[Transcribed page contents]
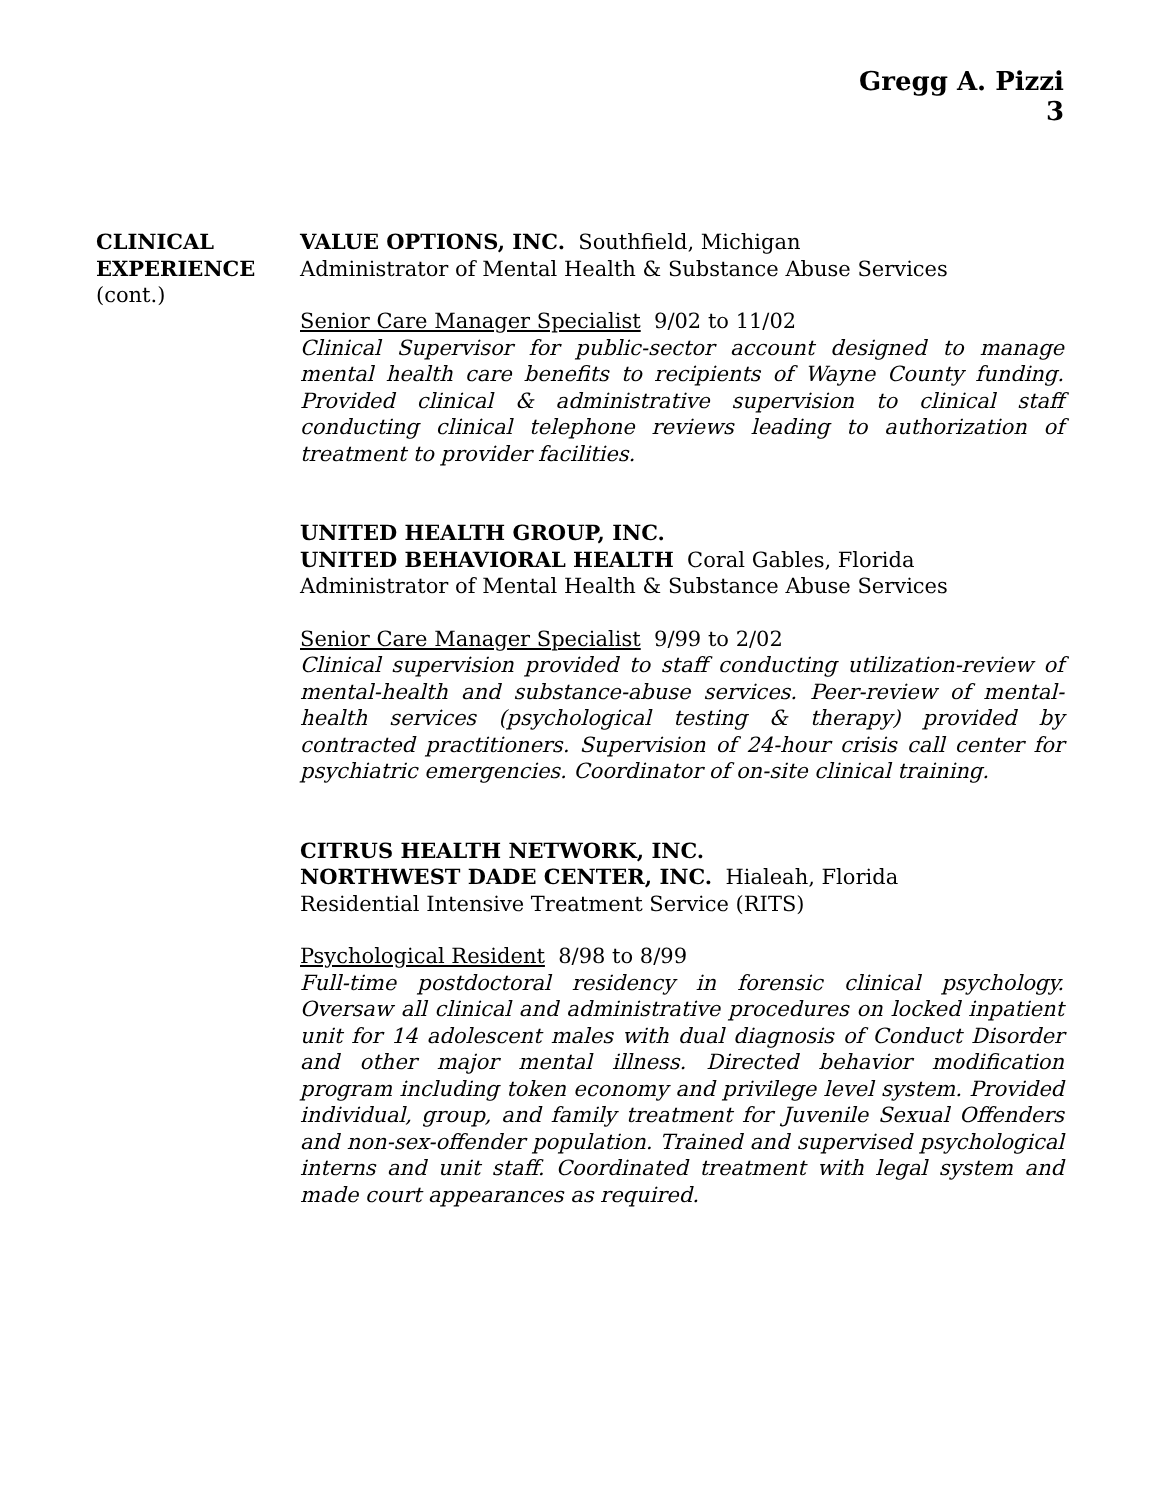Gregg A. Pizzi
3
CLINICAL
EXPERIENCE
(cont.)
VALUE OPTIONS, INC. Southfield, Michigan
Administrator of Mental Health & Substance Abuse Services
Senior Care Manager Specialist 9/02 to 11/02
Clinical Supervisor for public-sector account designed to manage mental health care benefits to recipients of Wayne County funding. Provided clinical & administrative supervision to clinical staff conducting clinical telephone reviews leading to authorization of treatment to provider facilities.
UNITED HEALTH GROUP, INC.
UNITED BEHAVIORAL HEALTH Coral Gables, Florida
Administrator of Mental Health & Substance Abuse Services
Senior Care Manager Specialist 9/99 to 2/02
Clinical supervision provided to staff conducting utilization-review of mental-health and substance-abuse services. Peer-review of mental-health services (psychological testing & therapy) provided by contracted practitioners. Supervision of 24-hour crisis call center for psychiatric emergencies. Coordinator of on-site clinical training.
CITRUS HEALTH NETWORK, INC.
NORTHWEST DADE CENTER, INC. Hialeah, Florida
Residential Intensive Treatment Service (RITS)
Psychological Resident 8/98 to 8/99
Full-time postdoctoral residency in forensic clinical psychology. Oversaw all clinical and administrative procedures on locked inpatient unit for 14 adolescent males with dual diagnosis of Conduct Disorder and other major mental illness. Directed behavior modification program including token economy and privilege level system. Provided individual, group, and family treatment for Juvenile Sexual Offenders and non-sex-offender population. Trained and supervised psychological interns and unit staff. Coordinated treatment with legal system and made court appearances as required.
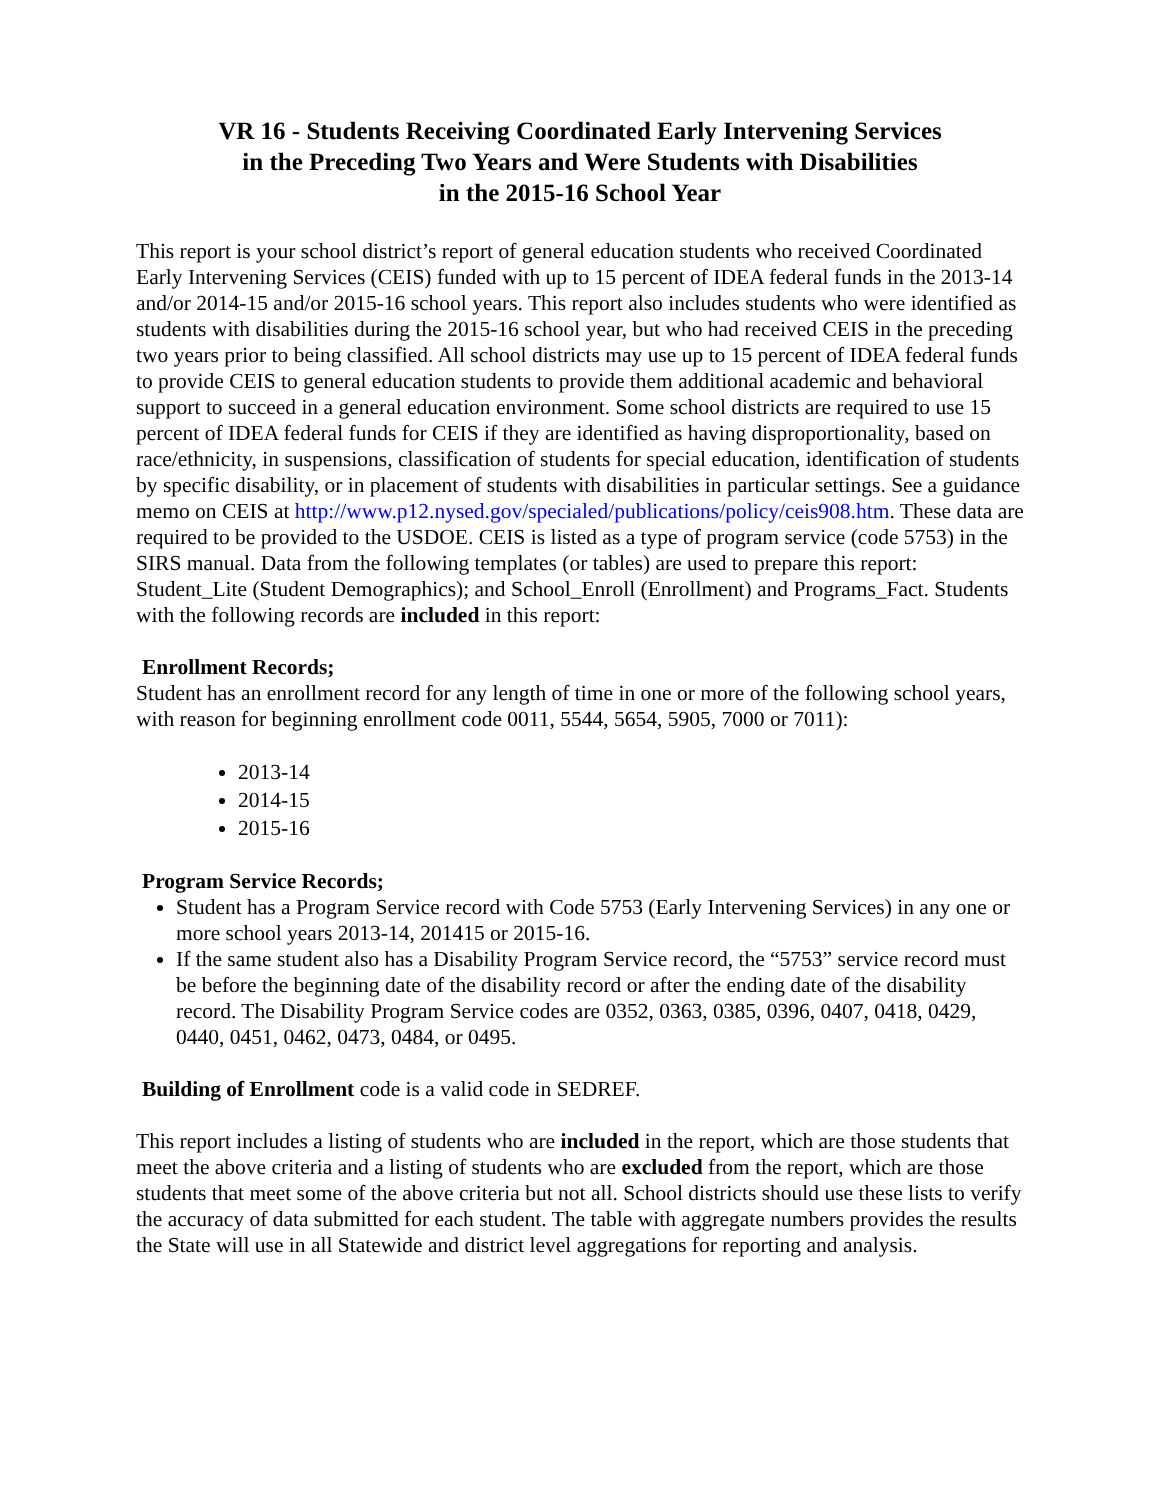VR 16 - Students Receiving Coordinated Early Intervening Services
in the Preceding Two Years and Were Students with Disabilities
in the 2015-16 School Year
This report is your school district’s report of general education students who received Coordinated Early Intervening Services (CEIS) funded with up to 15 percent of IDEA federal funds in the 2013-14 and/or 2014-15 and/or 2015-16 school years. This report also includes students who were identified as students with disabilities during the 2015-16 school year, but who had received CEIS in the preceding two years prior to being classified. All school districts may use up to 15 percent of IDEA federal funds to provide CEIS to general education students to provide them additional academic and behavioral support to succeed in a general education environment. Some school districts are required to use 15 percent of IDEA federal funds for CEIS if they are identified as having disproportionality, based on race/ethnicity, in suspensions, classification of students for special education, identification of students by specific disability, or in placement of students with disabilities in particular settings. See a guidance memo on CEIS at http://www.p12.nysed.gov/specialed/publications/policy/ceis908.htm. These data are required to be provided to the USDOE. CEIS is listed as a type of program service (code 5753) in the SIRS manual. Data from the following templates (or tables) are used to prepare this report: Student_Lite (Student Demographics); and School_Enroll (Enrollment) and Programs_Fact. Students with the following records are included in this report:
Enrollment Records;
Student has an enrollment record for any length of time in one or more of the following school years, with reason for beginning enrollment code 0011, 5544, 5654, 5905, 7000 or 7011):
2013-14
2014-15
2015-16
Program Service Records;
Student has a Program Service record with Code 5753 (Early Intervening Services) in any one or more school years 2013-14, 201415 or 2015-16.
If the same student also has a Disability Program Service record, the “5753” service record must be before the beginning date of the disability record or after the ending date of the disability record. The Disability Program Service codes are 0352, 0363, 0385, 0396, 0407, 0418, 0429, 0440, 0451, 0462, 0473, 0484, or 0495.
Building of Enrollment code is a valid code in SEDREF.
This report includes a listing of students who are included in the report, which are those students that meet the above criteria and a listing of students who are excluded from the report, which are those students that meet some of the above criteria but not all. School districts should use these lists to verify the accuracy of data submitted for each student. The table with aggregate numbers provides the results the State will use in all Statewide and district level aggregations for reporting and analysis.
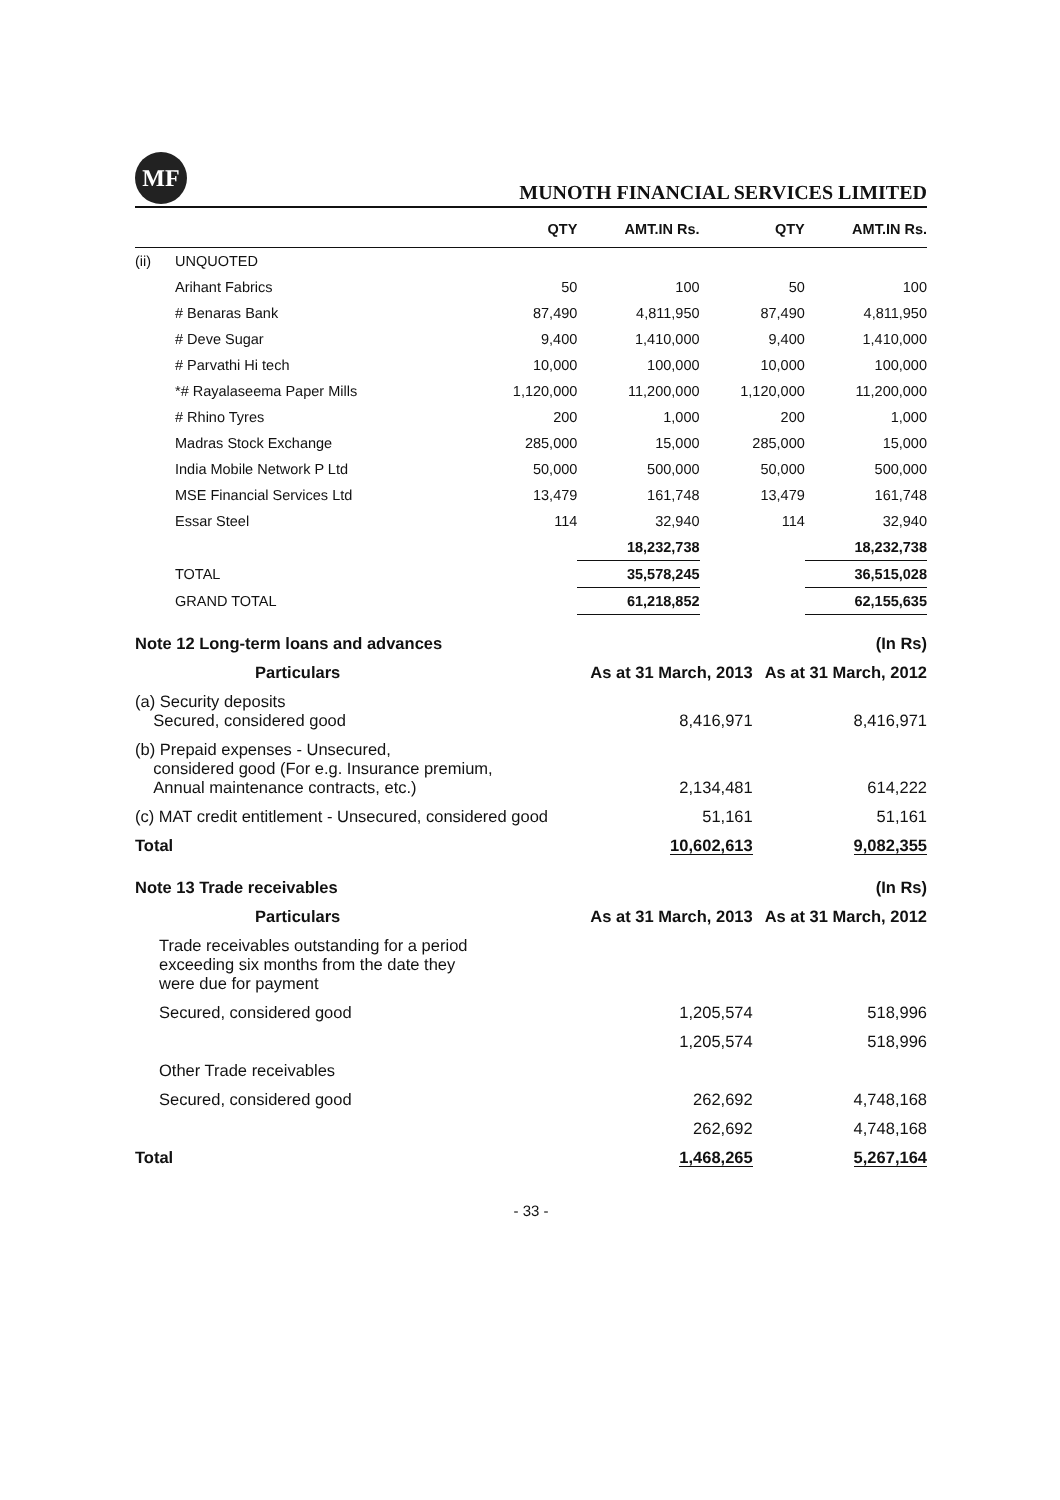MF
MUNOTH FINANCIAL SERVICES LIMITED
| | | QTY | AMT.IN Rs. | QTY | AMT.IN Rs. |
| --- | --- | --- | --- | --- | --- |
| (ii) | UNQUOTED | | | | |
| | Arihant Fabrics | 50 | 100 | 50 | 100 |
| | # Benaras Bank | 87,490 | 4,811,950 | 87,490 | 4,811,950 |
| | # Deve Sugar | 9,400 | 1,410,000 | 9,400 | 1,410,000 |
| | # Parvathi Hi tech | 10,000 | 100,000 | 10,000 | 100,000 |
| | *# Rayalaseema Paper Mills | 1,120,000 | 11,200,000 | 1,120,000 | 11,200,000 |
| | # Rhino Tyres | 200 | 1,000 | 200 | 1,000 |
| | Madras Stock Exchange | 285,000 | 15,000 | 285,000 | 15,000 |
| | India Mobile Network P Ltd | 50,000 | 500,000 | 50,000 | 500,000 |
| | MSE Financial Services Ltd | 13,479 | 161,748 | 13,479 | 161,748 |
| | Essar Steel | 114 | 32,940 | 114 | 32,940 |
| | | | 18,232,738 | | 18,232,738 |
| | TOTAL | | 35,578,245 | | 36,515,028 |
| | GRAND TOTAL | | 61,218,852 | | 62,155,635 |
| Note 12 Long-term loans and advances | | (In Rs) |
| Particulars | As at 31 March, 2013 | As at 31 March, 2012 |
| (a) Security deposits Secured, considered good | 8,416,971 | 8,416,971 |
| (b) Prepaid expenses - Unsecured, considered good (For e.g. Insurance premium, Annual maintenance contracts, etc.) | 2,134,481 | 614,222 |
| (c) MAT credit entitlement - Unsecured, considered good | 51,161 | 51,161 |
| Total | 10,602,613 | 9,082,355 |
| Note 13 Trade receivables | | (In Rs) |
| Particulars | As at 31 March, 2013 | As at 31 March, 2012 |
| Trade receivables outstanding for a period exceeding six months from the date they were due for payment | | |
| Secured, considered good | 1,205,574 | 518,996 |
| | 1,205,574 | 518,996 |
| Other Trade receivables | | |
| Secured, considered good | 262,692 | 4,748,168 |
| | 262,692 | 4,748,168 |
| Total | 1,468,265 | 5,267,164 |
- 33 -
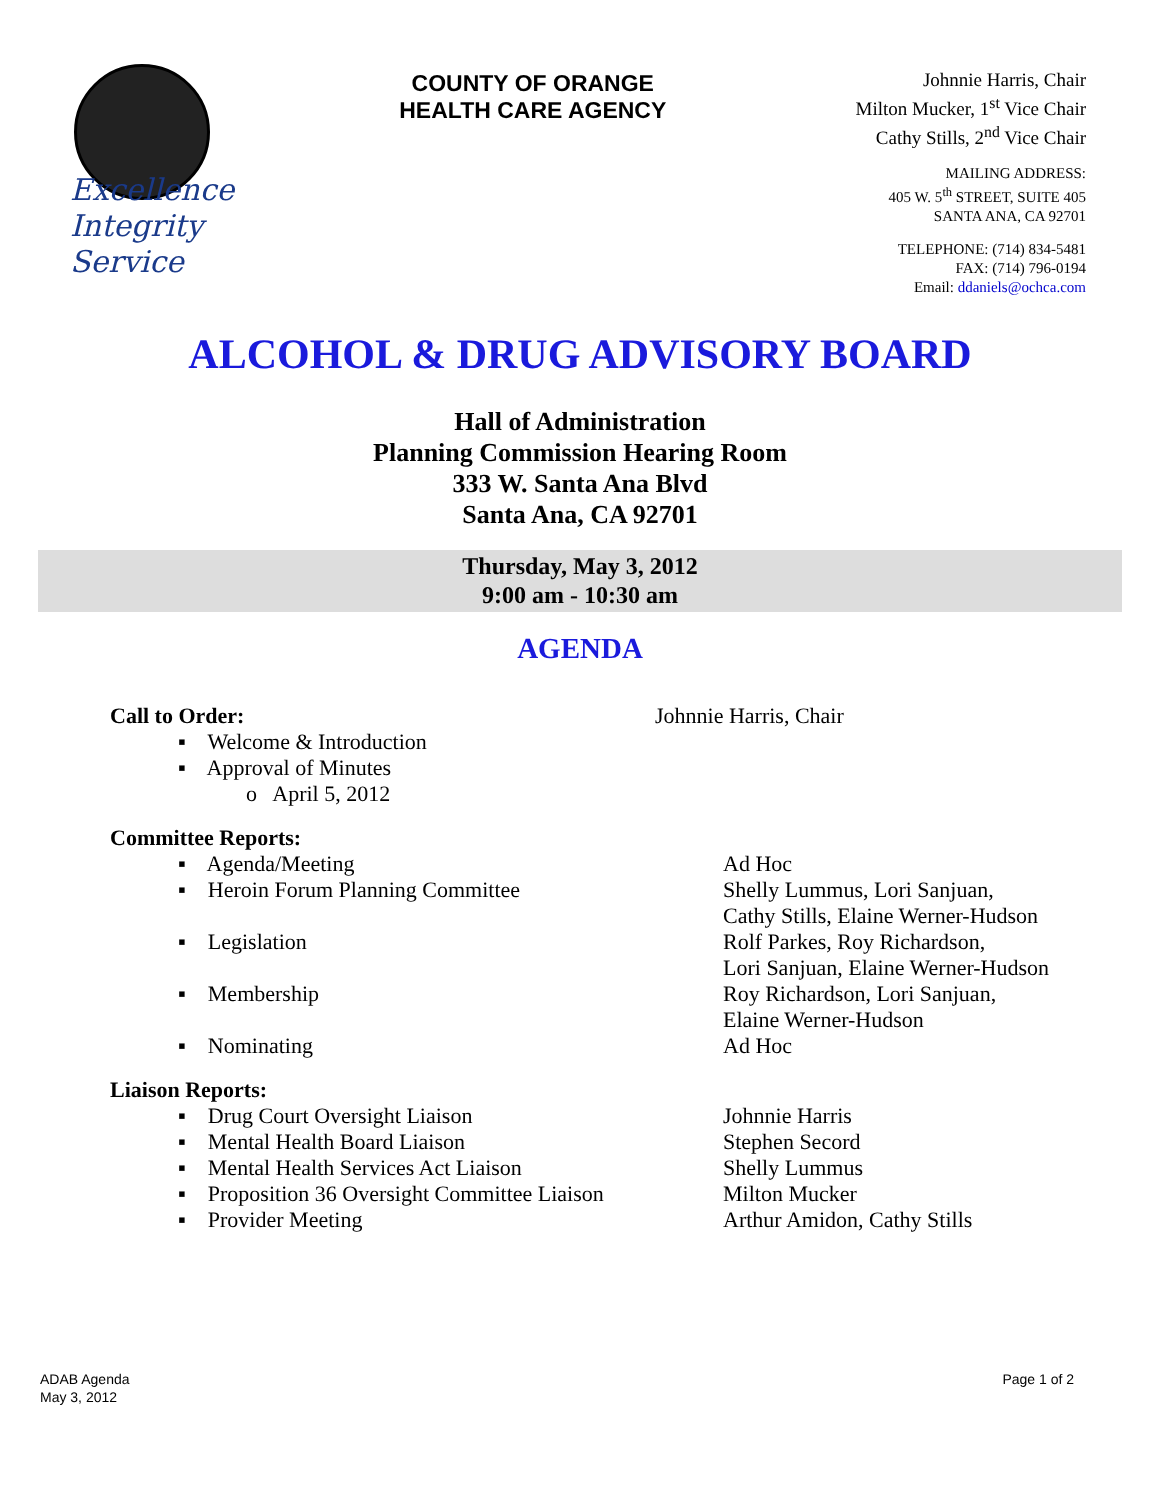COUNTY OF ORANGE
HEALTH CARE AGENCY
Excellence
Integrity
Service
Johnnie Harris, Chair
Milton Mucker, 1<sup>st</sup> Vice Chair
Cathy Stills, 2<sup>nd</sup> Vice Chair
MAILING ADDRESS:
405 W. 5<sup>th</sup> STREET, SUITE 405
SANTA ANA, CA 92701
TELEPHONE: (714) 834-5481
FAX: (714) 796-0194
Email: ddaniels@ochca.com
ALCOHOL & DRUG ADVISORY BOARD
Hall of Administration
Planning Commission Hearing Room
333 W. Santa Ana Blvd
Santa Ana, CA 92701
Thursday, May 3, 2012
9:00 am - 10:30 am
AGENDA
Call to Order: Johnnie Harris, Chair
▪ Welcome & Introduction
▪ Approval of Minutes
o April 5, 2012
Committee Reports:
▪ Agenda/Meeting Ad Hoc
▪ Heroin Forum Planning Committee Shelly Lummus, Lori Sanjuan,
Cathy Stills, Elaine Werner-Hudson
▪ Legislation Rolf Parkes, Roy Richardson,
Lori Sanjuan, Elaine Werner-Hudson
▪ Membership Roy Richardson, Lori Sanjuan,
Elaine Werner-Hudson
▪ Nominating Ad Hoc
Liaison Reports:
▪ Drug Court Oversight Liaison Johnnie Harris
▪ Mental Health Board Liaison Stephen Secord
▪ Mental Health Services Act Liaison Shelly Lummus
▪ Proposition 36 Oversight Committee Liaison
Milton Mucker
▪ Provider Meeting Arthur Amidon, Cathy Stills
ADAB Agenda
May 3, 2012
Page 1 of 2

Directions for this task: Read through the entries above, and wherever a line holds the string "Specialist", copy it.

Output for this task:
Senior Care Manager Specialist 9/02 to 11/02
Senior Care Manager Specialist 9/99 to 2/02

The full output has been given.